[Start of Attachment]
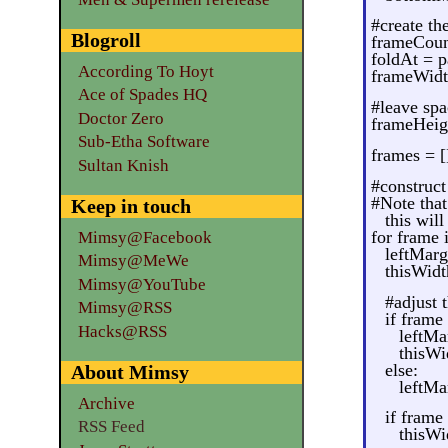
#create th
Blogroll
frameCoun
foldAt = 
According To Hoyt
frameWidt
Ace of Spades HQ
#leave spa
Doctor Zero
frameHeig
Sub-Etha Software
frames = [
Sultan Knish
#construct
#Note that
Keep in touch
this will 
for frame 
Mimsy@Facebook
leftMarg
Mimsy@MeWe
thisWid
Mimsy@YouTube
#adjust 
Mimsy@RSS
if frame
Hacks@RSS
leftMa
thisWi
else:
About Mimsy
leftMa
Archive
if frame
RSS Feed
thisWi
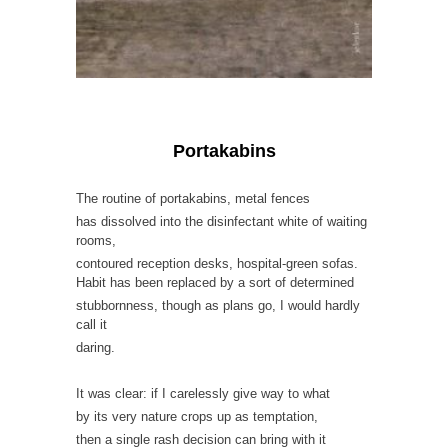
Portakabins
The routine of portakabins, metal fences
has dissolved into the disinfectant white of waiting
rooms,
contoured reception desks, hospital-green sofas.
Habit has been replaced by a sort of determined
stubbornness, though as plans go, I would hardly
call it
daring.
It was clear: if I carelessly give way to what
by its very nature crops up as temptation,
then a single rash decision can bring with it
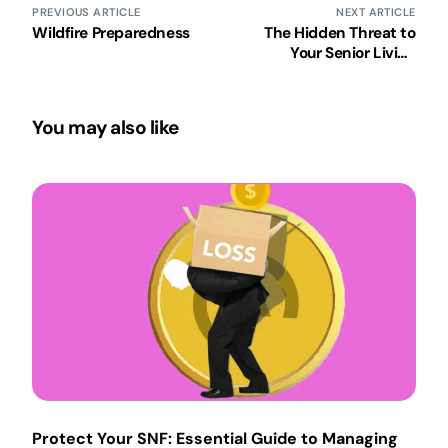
PREVIOUS ARTICLE
NEXT ARTICLE
Wildfire Preparedness
The Hidden Threat to
Your Senior Living
Community
You may also like
Protect Your SNF: Essential Guide to Managing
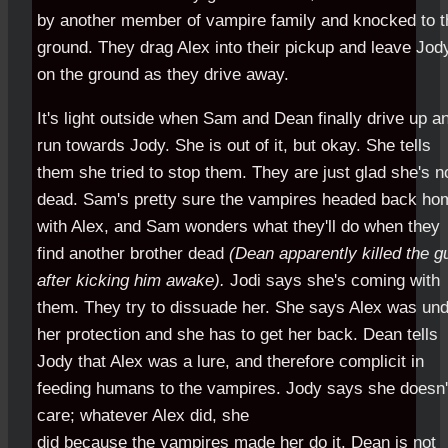
by another member of vampire family and knocked to t
ground. They drag Alex into their pickup and leave Jod
on the ground as they drive away.
It's light outside when Sam and Dean finally drive up a
run towards Jody. She is out of it, but okay. She tells
them she tried to stop them. They are just glad she's n
dead. Sam's pretty sure the vampires headed back ho
with Alex, and Sam wonders what they'll do when they
find another brother dead
(Dean apparently killed the g
after kicking him awake).
Jodi says she's coming with
them. They try to dissuade her. She says Alex was un
her protection and she has to get her back. Dean tells
Jody that Alex was a lure, and therefore complicit in
feeding humans to the vampires. Jody says she doesn'
care; whatever Alex did, she
did because the vampires made her do it. Dean is not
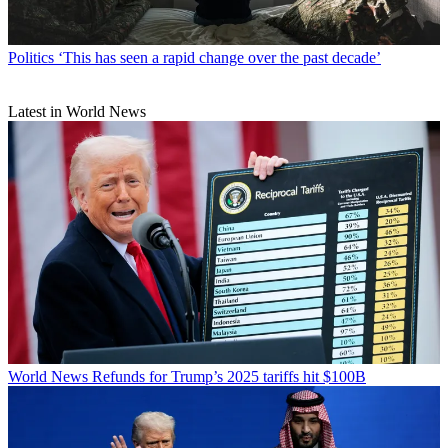
Politics
‘This has seen a rapid change over the past decade’
Latest in World News
World News
Refunds for Trump’s 2025 tariffs hit $100B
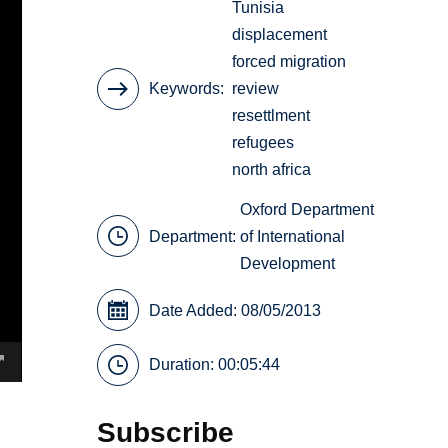
Tunisia
displacement
forced migration
Keywords
review
resettlment
refugees
north africa
Oxford Department
Department:
of International
Development
Date Added: 08/05/2013
Duration: 00:05:44
Subscribe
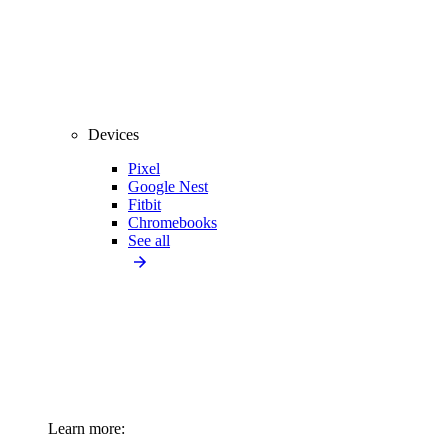
Devices
Pixel
Google Nest
Fitbit
Chromebooks
See all
Learn more:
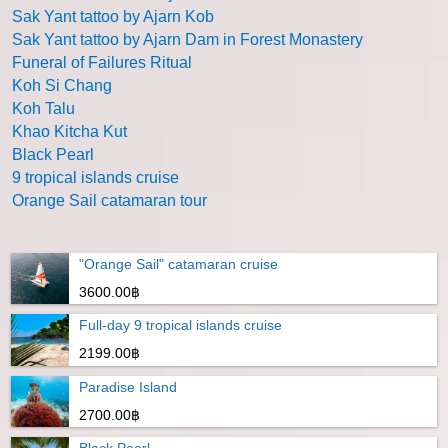
Sak Yant tattoo by Ajarn Kob
Sak Yant tattoo by Ajarn Dam in Forest Monastery
Funeral of Failures Ritual
Koh Si Chang
Koh Talu
Khao Kitcha Kut
Black Pearl
9 tropical islands cruise
Orange Sail catamaran tour
"Orange Sail" catamaran cruise
3600.00฿
Full-day 9 tropical islands cruise
2199.00฿
Paradise Island
2700.00฿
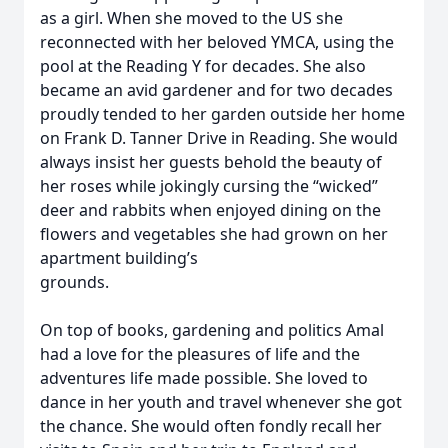
as a girl. When she moved to the US she
reconnected with her beloved YMCA, using the
pool at the Reading Y for decades. She also
became an avid gardener and for two decades
proudly tended to her garden outside her home
on Frank D. Tanner Drive in Reading. She would
always insist her guests behold the beauty of
her roses while jokingly cursing the “wicked”
deer and rabbits when enjoyed dining on the
flowers and vegetables she had grown on her
apartment building’s
grounds.
On top of books, gardening and politics Amal
had a love for the pleasures of life and the
adventures life made possible. She loved to
dance in her youth and travel whenever she got
the chance. She would often fondly recall her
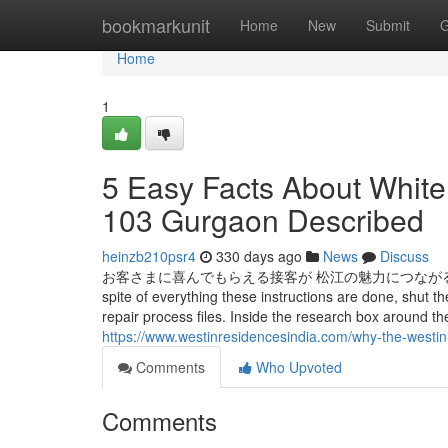
Home
bookmarkunit
Home
New
Submit
G
Home
1
5 Easy Facts About Whit
103 Gurgaon Described
heinzb210psr4
330 days ago
News
Discuss
お客さまに喜んでもらえる接客が 松江の魅力につながると思うんです 深田 千
spite of everything these instructions are done, shu
repair process files. Inside the research box aroun
https://www.westinresidencesindia.com/why-the-westin
Comments
Who Upvoted
Comments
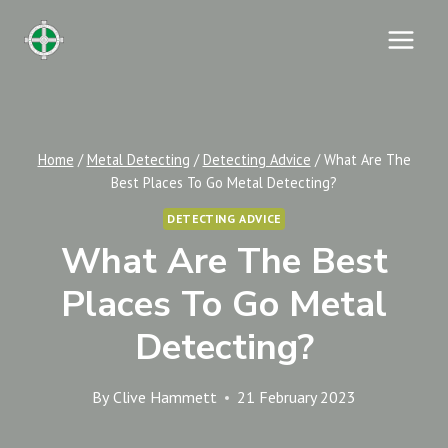
Skip
to
content
Home
/
Metal Detecting
/
Detecting Advice
/
What Are The
Best Places To Go Metal Detecting?
DETECTING ADVICE
What Are The Best
Places To Go Metal
Detecting?
By
Clive Hammett
21 February 2023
[End of Attachment]
> [WORK TASK] Rewrite the text of all the records above, replacing "Blogroll" with "Reading List" and changing nothing else. Leave the pictures out of your answer.

> [ANSWER TO THIS EXERCISE]
#create th
Reading List
frameCoun
foldAt = 
According To Hoyt
frameWidt
Ace of Spades HQ
#leave spa
Doctor Zero
frameHeig
Sub-Etha Software
frames = [
Sultan Knish
#construct
#Note that
Keep in touch
this will 
for frame 
Mimsy@Facebook
leftMarg
Mimsy@MeWe
thisWid
Mimsy@YouTube
#adjust 
Mimsy@RSS
if frame
Hacks@RSS
leftMa
thisWi
else:
About Mimsy
leftMa
Archive
if frame
RSS Feed
thisWi
Portakabins
The routine of portakabins, metal fences
has dissolved into the disinfectant white of waiting
rooms,
contoured reception desks, hospital-green sofas.
Habit has been replaced by a sort of determined
stubbornness, though as plans go, I would hardly
call it
daring.
It was clear: if I carelessly give way to what
by its very nature crops up as temptation,
then a single rash decision can bring with it
PREVIOUS ARTICLE
NEXT ARTICLE
Wildfire Preparedness
The Hidden Threat to
Your Senior Living
Community
You may also like
Protect Your SNF: Essential Guide to Managing
by another member of vampire family and knocked to t
ground. They drag Alex into their pickup and leave Jod
on the ground as they drive away.
It's light outside when Sam and Dean finally drive up a
run towards Jody. She is out of it, but okay. She tells
them she tried to stop them. They are just glad she's n
dead. Sam's pretty sure the vampires headed back ho
with Alex, and Sam wonders what they'll do when they
find another brother dead
(Dean apparently killed the g
after kicking him awake).
Jodi says she's coming with
them. They try to dissuade her. She says Alex was un
her protection and she has to get her back. Dean tells
Jody that Alex was a lure, and therefore complicit in
feeding humans to the vampires. Jody says she doesn'
care; whatever Alex did, she
did because the vampires made her do it. Dean is not
Politics
‘This has seen a rapid change over the past decade’
Latest in World News
World News
Refunds for Trump’s 2025 tariffs hit $100B
Tunisia
displacement
forced migration
Keywords
review
resettlment
refugees
north africa
Oxford Department
Department:
of International
Development
Date Added: 08/05/2013
Duration: 00:05:44
Subscribe
Devices
Pixel
Google Nest
Fitbit
Chromebooks
See all
Learn more:
Sak Yant tattoo by Ajarn Kob
Sak Yant tattoo by Ajarn Dam in Forest Monastery
Funeral of Failures Ritual
Koh Si Chang
Koh Talu
Khao Kitcha Kut
Black Pearl
9 tropical islands cruise
Orange Sail catamaran tour
"Orange Sail" catamaran cruise
3600.00฿
Full-day 9 tropical islands cruise
2199.00฿
Paradise Island
2700.00฿
as a girl. When she moved to the US she
reconnected with her beloved YMCA, using the
pool at the Reading Y for decades. She also
became an avid gardener and for two decades
proudly tended to her garden outside her home
on Frank D. Tanner Drive in Reading. She would
always insist her guests behold the beauty of
her roses while jokingly cursing the “wicked”
deer and rabbits when enjoyed dining on the
flowers and vegetables she had grown on her
apartment building’s
grounds.
On top of books, gardening and politics Amal
had a love for the pleasures of life and the
adventures life made possible. She loved to
dance in her youth and travel whenever she got
the chance. She would often fondly recall her
Home
bookmarkunit
Home
New
Submit
G
Home
1
5 Easy Facts About Whit
103 Gurgaon Described
heinzb210psr4
330 days ago
News
Discuss
お客さまに喜んでもらえる接客が 松江の魅力につながると思うんです 深田 千
spite of everything these instructions are done, shu
repair process files. Inside the research box aroun
https://www.westinresidencesindia.com/why-the-westin
Comments
Who Upvoted
Comments
Skip
to
content
Home
/
Metal Detecting
/
Detecting Advice
/
What Are The
Best Places To Go Metal Detecting?
DETECTING ADVICE
What Are The Best
Places To Go Metal
Detecting?
By
Clive Hammett
21 February 2023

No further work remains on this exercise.